Accordingly, the Court dismisses Plaintiff's ADA claim, Count 1, for lack of subject matter jurisdiction.
C. Leave to Amend
“[L]eave to amend should be granted if it appears at all possible that the plaintiff can correct the defect.” Vess v. Ciba-Geigy Corp. USA, 317 F.3d 1097, 1108 (9th Cir. 2003) (internal quotation marks and citations omitted). However, where amendment would be futile to cure the defects, the district court is not obligated to grant leave to amend. Bonin v. Calderon, 59 F.3d 815, 845 (9th Cir. 1995); AmeriSourceBergen Corp. v. Dialysist W., Inc., 465 F.3d 946, 951 (9th Cir. 2006) (“[A] district court need not grant leave to amend where the amendment. . . is futile.”). Here, the Court provided Plaintiffs with notice that it was considering whether Plaintiffs had standing to pursue their ADA claim, and allowed Plaintiffs fourteen days to supplement the record with evidence of relevant jurisdictional facts that would establish standing. See Docket No. 25. Plaintiffs responded with a 34-page submission of evidence, which included 9 exhibits. See Docket No. 27. The evidence, if anything, support the Court's conclusion that Plaintiffs have not demonstrated a likelihood of repeated injury as required to establish standing under Title III of the ADA. In light of the opportunity afforded to Plaintiffs, the Court concludes any further amendment to the ADA claim would be futile. Thus, the ADA claim, Count 1, is dismissed without leave to amend.

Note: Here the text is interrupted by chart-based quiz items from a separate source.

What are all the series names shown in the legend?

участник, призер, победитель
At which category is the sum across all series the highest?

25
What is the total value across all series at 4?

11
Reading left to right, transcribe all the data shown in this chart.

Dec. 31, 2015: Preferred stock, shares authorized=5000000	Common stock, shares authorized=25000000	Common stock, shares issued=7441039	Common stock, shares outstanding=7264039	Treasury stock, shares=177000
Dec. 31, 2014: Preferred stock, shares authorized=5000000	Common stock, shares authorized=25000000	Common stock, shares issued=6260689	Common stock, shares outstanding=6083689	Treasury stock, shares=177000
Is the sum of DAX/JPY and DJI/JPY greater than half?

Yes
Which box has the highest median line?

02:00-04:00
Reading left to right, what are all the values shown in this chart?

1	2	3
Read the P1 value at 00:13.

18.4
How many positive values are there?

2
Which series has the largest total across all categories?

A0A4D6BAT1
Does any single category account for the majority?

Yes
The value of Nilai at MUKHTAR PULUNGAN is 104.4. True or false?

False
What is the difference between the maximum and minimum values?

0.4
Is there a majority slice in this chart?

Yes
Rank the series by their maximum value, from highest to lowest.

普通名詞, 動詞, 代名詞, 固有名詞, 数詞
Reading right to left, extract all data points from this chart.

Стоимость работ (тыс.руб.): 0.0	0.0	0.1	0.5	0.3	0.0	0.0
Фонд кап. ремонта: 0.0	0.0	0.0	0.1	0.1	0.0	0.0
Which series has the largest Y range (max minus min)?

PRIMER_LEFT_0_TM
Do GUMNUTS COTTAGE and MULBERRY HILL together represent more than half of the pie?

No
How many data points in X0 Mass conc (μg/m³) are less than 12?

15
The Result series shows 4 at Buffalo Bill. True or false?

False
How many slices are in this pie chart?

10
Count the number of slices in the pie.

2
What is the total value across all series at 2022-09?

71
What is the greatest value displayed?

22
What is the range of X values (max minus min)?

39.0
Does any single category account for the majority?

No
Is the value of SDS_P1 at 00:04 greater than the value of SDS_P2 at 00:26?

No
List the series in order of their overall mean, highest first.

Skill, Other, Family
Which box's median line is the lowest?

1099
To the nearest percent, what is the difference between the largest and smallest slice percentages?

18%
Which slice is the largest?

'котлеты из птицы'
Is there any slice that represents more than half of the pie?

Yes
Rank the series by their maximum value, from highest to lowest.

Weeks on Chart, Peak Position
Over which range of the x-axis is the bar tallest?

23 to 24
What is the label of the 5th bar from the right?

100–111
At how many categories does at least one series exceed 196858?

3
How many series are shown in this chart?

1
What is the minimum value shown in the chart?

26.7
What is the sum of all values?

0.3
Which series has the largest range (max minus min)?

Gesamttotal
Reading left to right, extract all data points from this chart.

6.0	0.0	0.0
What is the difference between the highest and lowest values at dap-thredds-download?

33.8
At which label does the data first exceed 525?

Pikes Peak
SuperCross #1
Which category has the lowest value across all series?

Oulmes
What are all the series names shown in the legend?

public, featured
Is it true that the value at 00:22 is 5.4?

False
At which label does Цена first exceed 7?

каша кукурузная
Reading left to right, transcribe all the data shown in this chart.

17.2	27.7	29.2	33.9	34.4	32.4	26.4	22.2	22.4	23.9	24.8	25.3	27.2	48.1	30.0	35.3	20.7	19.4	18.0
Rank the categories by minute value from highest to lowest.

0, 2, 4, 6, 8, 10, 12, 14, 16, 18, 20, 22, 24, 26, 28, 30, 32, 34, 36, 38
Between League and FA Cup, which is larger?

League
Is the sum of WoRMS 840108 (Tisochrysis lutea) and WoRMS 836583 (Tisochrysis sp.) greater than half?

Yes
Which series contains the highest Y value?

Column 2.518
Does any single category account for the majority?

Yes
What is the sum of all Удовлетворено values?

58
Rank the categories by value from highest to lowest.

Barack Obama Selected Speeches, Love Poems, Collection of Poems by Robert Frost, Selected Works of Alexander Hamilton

D. Supplemental Jurisdiction
“A district court ‘may decline to exercise supplemental jurisdiction' if it ‘has dismissed all claims over which it has original jurisdiction.'” Sanford v. MemberWorks, Inc., 625 F.3d 550, 561 (9th Cir. 2010) (quoting 28 U.S.C. § 1367(c)(3)). Since the Court has no subject-matter jurisdiction over Plaintiff's first claim under the ADA, the Court declines to exercise supplemental jurisdiction over Plaintiff's state law claims under the Unruh Act and CDPA; the Court has not addressed or adjudicated the merits of those claims. See Oliver v. Ralph's Grocery Co., 654 F.3d 903, 911 (9th Cir. 2011) (district court did not abuse its discretion by declining supplemental jurisdiction over state law claims pursuant to § 1367(c)(3) when ADA claims had been dismissed).
IV. CONCLUSION
Plaintiffs' claim under Title III of the ADA (Count 1) is dismissed with prejudice for lack of subject matter jurisdiction. The Court declines to exercise supplemental jurisdiction over Plaintiffs' remaining state law claims. Accordingly, the Court GRANTS Defendant's motion to dismiss Plaintiffs' First Amended Complaint in its entirety.
This order disposes of Docket No. 20.
The Clerk of the Court is directed to enter judgment and close this case.